--- start of Passage provided ---

Green frames during playback after encoding raw yuv420p frames ([]byte) to mp4.
ymosleh opened this issue · comments
Hello,
I am running into an issue where I am observing green blank frames during playback using FFplay and VLC when encoding raw yuv frames into an mp4 container.
The frames are received from a video ingestion service that for testing purposes is currently streaming frames from an mp4 video file. The frames are sent to a video analytics service that does some video inferencing and are then sent to a storage service where the frames are stored into a MinIO database.
I am adding an encoding feature to the storage service that takes the processed frames from the analytics service and encodes them to an mp4 to be saved into MinIO. I am using your Go bindings since the storage service is written in Go. I am using the ffmpeg muxer example (muxing.c) as a template for my implementation.
Here is my code:
1.) Initialize the encoder:
type Encoder struct {
codec *avcodec.Codec
codecCtx *avcodec.Context
cid avcodec.CodecId
codecParams *avcodec.CodecParameters
fmtCtx *avformat.Context
outFmt *avformat.OutputFormat
stream *avformat.Stream
ctxAvIO *avformat.AvIOContext
imgFrame *avutil.Frame
Dict *avutil.Dictionary
pixFmt avutil.PixelFormat
frameNum int64 // Number of frames encoded
height int
width int
}
// Init encoder.
func (enc *Encoder) init() ( int) {
enc.cid = avcodec.CodecId(avcodec.AV_CODEC_ID_H264)
enc.pixFmt = avutil.PixelFormatFromString("yuv420p")
enc.height = 960
enc.width = 540
enc.frameNum = 0
encodeStop = false
var opts *avutil.Dictionary // options.
avutil.AvDictSet(&opts, "title", "FFMPEG Test", 0)
// Set output format based on filename - mp4.
if enc.outFmt = avformat.AvGuessFormat("", fileName, ""); enc.outFmt == nil {
glog.Errorf("Failed to create out.mp4")

--- end of Passage provided ---
--- start of Record set ---

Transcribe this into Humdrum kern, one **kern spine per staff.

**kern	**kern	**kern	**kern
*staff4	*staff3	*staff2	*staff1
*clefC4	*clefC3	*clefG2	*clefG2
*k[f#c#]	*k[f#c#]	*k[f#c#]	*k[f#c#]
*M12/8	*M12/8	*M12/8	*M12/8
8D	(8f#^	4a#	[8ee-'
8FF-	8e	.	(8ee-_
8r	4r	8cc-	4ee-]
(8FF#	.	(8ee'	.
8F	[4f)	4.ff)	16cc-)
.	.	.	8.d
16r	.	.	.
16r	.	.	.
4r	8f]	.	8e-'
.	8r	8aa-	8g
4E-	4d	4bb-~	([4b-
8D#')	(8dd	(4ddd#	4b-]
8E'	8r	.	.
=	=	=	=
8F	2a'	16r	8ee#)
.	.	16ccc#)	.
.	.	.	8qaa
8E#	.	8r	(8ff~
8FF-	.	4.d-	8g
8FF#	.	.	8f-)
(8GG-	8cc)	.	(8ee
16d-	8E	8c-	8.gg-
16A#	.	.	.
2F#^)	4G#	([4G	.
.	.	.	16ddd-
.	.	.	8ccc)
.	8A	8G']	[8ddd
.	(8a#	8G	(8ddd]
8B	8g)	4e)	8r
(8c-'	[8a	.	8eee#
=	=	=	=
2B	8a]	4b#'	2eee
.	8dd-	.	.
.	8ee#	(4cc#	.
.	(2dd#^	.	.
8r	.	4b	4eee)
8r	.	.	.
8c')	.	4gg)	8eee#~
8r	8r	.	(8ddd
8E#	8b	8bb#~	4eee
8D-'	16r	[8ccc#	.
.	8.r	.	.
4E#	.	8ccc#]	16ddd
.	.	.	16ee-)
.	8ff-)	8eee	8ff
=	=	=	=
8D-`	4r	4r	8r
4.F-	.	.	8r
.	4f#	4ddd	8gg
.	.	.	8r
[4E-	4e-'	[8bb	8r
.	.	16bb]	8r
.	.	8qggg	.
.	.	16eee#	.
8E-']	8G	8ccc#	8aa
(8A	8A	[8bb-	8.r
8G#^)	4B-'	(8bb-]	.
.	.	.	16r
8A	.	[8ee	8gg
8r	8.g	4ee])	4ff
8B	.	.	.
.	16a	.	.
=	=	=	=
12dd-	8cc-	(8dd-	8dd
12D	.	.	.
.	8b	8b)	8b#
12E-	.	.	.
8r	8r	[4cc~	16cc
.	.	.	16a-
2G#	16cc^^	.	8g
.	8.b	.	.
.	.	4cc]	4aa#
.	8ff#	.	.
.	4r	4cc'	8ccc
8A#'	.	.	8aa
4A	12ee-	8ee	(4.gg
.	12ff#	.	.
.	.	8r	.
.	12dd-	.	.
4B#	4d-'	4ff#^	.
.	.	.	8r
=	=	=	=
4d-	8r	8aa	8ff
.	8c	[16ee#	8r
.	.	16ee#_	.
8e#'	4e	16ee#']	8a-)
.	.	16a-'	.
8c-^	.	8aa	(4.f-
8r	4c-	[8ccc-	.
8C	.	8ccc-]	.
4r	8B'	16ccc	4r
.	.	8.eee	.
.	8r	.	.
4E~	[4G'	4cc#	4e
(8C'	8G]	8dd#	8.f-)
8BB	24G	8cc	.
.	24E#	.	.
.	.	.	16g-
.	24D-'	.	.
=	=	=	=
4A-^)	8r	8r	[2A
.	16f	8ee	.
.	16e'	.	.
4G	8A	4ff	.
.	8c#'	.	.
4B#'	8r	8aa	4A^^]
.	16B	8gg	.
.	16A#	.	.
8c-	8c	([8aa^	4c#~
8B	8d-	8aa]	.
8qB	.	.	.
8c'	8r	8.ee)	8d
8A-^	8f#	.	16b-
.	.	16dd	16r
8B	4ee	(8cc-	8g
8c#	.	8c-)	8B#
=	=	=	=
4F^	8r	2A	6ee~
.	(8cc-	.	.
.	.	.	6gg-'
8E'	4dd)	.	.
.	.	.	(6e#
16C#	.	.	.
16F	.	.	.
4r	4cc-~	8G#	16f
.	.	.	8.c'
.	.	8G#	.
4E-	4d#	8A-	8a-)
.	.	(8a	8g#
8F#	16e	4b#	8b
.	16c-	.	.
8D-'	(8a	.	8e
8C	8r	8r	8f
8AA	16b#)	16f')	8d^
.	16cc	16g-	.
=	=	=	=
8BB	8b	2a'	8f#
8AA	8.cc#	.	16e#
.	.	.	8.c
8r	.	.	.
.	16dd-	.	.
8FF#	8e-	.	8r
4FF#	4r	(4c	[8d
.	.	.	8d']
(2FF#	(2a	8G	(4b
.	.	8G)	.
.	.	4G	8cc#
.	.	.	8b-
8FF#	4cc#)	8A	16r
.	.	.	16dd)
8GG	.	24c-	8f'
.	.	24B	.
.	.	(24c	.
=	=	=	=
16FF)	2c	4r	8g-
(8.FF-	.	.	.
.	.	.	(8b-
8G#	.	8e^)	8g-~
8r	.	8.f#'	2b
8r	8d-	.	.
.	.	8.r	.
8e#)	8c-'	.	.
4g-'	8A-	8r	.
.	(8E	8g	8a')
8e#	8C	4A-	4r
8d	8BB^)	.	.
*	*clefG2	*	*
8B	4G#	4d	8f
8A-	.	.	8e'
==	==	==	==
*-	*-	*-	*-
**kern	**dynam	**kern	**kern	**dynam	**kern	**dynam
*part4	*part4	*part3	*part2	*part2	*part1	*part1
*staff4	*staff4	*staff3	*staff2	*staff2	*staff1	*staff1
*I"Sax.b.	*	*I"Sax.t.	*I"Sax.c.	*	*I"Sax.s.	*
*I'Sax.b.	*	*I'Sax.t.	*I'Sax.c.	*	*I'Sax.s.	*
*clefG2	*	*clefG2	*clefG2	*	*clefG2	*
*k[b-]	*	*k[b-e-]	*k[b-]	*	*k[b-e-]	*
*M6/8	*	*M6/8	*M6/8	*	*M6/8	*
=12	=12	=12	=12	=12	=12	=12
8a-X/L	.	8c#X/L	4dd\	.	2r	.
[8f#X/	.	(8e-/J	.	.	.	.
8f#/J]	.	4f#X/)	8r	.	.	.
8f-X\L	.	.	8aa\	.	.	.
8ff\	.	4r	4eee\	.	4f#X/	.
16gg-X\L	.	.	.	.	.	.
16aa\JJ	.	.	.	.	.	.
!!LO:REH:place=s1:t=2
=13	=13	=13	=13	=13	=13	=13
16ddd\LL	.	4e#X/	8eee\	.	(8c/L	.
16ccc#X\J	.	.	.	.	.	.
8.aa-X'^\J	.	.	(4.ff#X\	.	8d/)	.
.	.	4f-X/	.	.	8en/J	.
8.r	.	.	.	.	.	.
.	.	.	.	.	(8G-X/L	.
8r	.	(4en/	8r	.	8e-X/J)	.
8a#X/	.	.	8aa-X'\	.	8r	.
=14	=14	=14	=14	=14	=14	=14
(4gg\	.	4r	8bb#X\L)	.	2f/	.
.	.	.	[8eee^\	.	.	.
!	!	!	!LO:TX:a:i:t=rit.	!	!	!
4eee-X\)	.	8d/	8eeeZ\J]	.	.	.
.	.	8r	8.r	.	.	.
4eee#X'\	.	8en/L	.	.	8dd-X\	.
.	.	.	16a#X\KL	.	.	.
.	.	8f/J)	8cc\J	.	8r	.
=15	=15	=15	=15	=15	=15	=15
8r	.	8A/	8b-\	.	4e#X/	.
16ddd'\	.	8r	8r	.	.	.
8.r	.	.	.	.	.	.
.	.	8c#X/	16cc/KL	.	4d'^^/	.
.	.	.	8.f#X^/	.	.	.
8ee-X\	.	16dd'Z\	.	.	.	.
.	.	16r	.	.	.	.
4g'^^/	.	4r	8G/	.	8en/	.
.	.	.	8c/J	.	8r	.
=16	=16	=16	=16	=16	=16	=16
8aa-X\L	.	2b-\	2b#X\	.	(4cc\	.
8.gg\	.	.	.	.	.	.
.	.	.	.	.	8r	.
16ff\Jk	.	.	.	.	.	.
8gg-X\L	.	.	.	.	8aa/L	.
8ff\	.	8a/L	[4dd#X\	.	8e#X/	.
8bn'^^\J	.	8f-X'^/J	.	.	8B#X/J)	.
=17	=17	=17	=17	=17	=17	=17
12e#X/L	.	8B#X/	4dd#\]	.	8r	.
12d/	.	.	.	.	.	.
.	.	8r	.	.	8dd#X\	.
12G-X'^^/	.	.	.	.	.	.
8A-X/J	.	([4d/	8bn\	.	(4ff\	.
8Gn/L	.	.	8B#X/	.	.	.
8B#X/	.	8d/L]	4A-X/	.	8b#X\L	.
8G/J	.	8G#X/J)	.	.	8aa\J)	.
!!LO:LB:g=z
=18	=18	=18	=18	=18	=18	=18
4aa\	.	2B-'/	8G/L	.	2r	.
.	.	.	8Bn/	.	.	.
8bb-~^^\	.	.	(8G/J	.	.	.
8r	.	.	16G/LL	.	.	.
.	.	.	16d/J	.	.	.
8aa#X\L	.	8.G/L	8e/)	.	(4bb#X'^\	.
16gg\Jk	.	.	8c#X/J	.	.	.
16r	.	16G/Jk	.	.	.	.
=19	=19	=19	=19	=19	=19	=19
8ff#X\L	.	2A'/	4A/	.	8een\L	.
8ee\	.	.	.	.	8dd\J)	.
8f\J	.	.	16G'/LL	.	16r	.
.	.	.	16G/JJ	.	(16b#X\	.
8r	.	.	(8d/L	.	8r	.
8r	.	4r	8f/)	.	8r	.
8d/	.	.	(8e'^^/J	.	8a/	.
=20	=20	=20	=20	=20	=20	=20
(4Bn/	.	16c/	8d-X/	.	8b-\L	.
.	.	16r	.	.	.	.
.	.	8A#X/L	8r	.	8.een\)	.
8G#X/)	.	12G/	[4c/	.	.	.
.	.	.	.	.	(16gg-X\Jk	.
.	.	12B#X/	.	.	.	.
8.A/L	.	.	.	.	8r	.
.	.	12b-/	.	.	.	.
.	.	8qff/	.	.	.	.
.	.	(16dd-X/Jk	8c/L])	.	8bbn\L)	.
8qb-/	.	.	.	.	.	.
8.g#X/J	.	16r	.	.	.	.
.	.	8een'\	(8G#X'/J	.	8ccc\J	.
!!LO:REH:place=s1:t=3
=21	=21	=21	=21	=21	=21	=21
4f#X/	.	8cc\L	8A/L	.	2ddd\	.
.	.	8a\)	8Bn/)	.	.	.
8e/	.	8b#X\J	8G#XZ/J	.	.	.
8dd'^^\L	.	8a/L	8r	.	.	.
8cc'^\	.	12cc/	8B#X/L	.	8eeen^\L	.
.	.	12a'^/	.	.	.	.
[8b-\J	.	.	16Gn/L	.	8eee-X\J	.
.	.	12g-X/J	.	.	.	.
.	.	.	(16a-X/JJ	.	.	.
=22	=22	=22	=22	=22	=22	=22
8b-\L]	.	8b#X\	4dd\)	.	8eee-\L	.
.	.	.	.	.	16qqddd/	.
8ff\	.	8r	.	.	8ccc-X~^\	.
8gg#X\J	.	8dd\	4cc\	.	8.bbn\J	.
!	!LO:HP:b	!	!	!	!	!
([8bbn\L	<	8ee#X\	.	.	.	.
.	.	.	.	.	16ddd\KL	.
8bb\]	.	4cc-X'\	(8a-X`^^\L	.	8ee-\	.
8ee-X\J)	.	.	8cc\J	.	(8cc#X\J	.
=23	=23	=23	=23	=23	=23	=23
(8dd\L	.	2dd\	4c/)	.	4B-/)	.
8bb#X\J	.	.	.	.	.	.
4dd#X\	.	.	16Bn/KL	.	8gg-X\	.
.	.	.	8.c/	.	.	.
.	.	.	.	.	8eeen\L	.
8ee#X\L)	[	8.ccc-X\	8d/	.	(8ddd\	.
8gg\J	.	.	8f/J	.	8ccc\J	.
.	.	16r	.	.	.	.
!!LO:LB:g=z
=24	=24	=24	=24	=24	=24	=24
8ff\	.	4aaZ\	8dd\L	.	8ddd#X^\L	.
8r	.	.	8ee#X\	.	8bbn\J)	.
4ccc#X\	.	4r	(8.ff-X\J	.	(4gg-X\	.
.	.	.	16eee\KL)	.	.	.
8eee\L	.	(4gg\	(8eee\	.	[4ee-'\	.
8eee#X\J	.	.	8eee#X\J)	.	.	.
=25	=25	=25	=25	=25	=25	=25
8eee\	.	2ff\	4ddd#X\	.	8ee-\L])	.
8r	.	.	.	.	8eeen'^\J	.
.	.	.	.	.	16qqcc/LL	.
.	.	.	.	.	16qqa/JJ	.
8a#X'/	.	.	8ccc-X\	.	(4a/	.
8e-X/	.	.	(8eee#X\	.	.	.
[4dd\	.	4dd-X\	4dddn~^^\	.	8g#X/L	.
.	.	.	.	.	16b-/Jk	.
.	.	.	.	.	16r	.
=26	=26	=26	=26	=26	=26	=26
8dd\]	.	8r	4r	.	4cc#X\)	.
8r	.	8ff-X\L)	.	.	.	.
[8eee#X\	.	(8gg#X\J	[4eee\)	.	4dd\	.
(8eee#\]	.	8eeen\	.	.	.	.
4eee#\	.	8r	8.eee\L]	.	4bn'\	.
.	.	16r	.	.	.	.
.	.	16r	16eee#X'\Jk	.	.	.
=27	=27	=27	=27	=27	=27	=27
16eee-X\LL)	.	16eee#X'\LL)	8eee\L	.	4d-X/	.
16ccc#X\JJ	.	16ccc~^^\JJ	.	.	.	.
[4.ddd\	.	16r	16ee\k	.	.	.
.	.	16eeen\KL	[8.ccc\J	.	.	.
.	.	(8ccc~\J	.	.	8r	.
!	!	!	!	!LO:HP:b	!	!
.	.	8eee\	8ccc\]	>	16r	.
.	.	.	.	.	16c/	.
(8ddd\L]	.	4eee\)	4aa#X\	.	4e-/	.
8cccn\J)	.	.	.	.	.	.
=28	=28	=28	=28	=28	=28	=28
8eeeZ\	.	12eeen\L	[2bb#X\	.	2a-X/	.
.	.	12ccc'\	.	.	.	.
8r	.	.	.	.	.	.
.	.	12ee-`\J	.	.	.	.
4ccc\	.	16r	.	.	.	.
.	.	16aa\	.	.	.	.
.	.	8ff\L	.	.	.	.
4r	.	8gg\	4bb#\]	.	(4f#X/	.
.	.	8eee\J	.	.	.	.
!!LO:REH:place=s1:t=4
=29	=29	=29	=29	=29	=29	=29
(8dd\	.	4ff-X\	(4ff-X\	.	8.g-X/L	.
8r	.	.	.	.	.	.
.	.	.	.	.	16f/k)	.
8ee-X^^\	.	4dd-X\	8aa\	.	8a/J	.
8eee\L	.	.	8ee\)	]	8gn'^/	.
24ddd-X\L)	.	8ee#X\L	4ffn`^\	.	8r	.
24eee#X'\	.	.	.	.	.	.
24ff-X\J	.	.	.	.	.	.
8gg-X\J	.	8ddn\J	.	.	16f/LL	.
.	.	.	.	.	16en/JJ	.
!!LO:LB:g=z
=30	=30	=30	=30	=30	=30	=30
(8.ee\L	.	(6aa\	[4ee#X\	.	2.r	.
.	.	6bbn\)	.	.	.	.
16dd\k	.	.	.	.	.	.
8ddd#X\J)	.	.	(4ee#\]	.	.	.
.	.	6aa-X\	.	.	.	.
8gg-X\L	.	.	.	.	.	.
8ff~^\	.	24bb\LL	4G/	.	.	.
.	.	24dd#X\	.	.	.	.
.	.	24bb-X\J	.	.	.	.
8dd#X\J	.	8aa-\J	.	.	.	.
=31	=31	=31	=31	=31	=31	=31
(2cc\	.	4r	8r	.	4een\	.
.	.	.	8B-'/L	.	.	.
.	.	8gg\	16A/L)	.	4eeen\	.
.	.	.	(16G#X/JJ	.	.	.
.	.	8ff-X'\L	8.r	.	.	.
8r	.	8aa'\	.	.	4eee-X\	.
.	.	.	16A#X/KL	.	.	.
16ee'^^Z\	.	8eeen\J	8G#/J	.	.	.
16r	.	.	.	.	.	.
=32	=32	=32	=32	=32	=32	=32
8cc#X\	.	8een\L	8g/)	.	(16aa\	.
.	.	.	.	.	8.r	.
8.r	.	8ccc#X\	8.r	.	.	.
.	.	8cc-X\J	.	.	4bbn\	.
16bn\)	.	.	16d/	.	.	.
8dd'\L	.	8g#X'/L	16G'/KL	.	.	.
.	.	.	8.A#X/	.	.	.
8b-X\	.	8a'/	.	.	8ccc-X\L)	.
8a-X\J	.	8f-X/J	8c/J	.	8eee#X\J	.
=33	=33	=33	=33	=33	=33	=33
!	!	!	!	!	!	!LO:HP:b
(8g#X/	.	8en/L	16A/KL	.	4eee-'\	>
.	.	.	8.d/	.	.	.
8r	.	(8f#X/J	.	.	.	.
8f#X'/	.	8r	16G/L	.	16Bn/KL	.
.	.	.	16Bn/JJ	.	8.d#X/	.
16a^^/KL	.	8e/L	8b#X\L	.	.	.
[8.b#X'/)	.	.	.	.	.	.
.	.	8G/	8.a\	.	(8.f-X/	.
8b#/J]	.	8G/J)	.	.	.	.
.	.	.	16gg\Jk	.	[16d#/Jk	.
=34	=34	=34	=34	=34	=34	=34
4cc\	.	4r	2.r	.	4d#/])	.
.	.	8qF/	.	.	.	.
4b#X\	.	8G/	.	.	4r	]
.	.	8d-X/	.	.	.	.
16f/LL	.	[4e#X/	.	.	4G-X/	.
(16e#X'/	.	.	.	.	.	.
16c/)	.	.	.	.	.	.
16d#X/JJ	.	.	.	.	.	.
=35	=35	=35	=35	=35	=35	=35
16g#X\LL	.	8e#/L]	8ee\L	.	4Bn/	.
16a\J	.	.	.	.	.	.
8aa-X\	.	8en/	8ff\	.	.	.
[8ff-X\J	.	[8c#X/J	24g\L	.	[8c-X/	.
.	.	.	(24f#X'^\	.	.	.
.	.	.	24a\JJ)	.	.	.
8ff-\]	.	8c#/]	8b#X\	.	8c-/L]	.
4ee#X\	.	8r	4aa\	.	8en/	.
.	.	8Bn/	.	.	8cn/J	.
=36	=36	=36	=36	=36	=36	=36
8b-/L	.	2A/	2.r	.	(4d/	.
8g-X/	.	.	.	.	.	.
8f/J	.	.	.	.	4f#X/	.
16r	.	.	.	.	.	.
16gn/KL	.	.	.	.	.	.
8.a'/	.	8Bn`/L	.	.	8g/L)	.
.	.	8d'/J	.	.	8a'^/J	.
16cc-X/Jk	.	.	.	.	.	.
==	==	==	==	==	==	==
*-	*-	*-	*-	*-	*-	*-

--- end of Record set ---

**Requirements**:
1. Write out the green-frames issue again, starting with "The frames are received" and going on through "a MinIO database.", and swap "video ingestion service" for "camera feed service".
2. Answer these from the green-frames issue:
(a) Which two players show green blank frames during playback?
(b) Which ffmpeg example serves as the template for the encoder?
(c) What height does the init function set for the encoder?
3. In the green-frames issue, turn the paragraph that begins "The frames are received from" into a short list that keeps its main facts.

**Final answers**:
1.
The frames are received from a camera feed service that for testing purposes is currently streaming frames from an mp4 video file. The frames are sent to a video analytics service that does some video inferencing and are then sent to a storage service where the frames are stored into a MinIO database.

2.
(a) FFplay and VLC
(b) The ffmpeg muxer example, muxing.c
(c) 960

3.
- A video ingestion service supplies the frames. For testing, it streams them from an mp4 video file.
- A video analytics service receives the frames and runs video inferencing on them.
- A storage service then receives the frames and stores them in a MinIO database.